Soal Latihan 1 ->
Salin tanpa perubahan seluruh bagian kutipan tentang kuliner Indonesia, mulai dari "Seorang lelaki berdiri" sampai ke "melaju, menerobos malam.".
Soal Latihan 2 ->
Dalam kutipan tentang kuliner Indonesia, alamat tempat apa yang disebutkan lelaki itu kepada sopir taksi?

Kutipan Teks ->
::::::

Narasi, Februari, 2020

Ke-Indonesiaan dalam Kuliner

Oleh : Bondan Winarno,

Seorang lelaki berdiri di tepi jalan. Ia sendirian saja. Jalan raya di depannya dipenuhi lalu lalang kendaraan. Ia melambaikan tangan ke taksi yang lewat. Pada sopir taksi, ia menyebutkan suatu alamat, tempat jajanan di pinggir jalan. Sopir taksi itu mengangguk paham. Taksi pun melaju, menerobos malam.

“Pak Bondan, ya?” tanya sopir taksi padanya. “Iya,” jawab lelaki yang dikenali sebagai Bondan itu sembari menyandarkan punggung. Ia tak bermaksud balik bertanya, misalnya mengapa sopir itu sampai mengenalnya hanya karena ia menyebutkan sebuah alamat. Dalam benaknya, tersusun ritme perjalanan yang akan menyenangkannya. Ia membayangkan akan menikmati makanan baru. Indonesia adalah surga kuliner.

::::::

Butir Tersedia ->
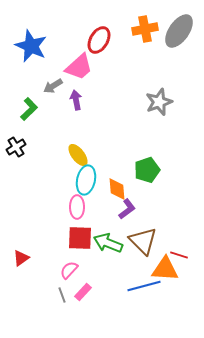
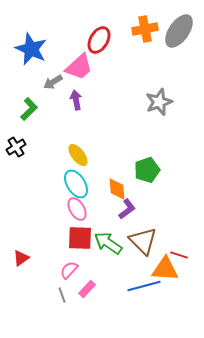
blue star: moved 3 px down
gray arrow: moved 4 px up
cyan ellipse: moved 10 px left, 4 px down; rotated 44 degrees counterclockwise
pink ellipse: moved 2 px down; rotated 30 degrees counterclockwise
green arrow: rotated 12 degrees clockwise
pink rectangle: moved 4 px right, 3 px up
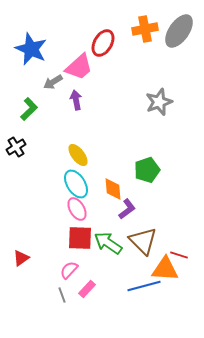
red ellipse: moved 4 px right, 3 px down
orange diamond: moved 4 px left
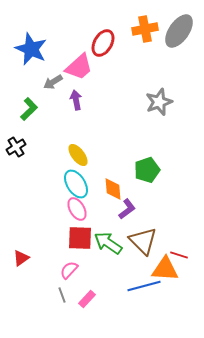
pink rectangle: moved 10 px down
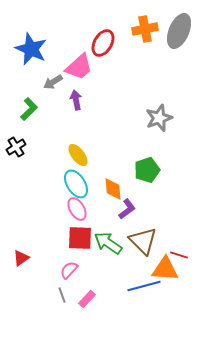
gray ellipse: rotated 12 degrees counterclockwise
gray star: moved 16 px down
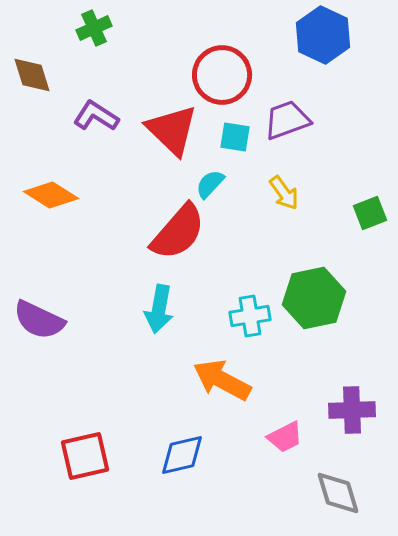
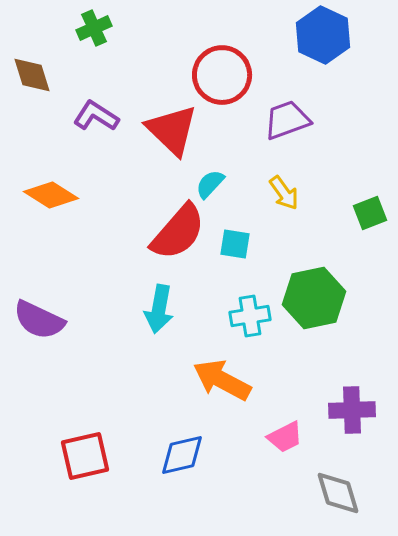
cyan square: moved 107 px down
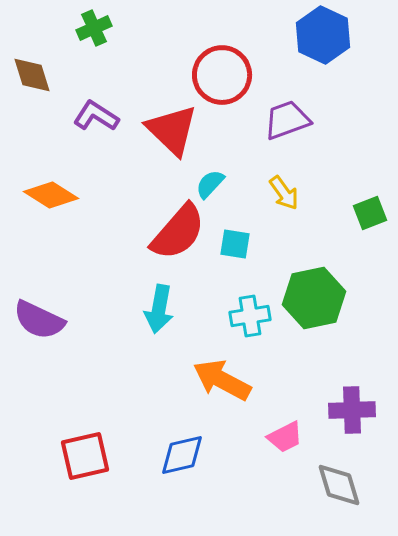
gray diamond: moved 1 px right, 8 px up
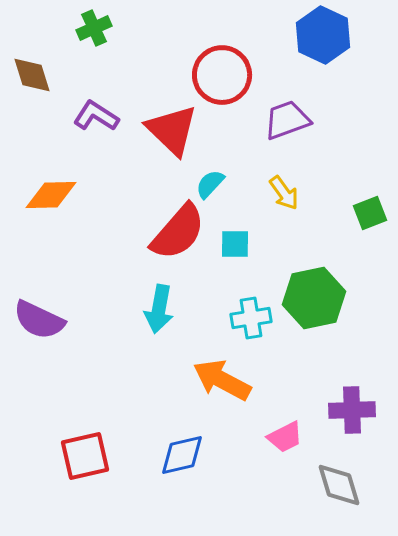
orange diamond: rotated 34 degrees counterclockwise
cyan square: rotated 8 degrees counterclockwise
cyan cross: moved 1 px right, 2 px down
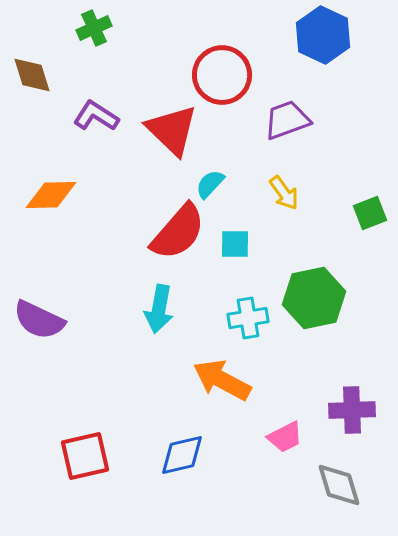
cyan cross: moved 3 px left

::::::

Jawaban Latihan 1 ->
Seorang lelaki berdiri di tepi jalan. Ia sendirian saja. Jalan raya di depannya dipenuhi lalu lalang kendaraan. Ia melambaikan tangan ke taksi yang lewat. Pada sopir taksi, ia menyebutkan suatu alamat, tempat jajanan di pinggir jalan. Sopir taksi itu mengangguk paham. Taksi pun melaju, menerobos malam.

Jawaban Latihan 2 ->
Alamat tempat jajanan di pinggir jalan.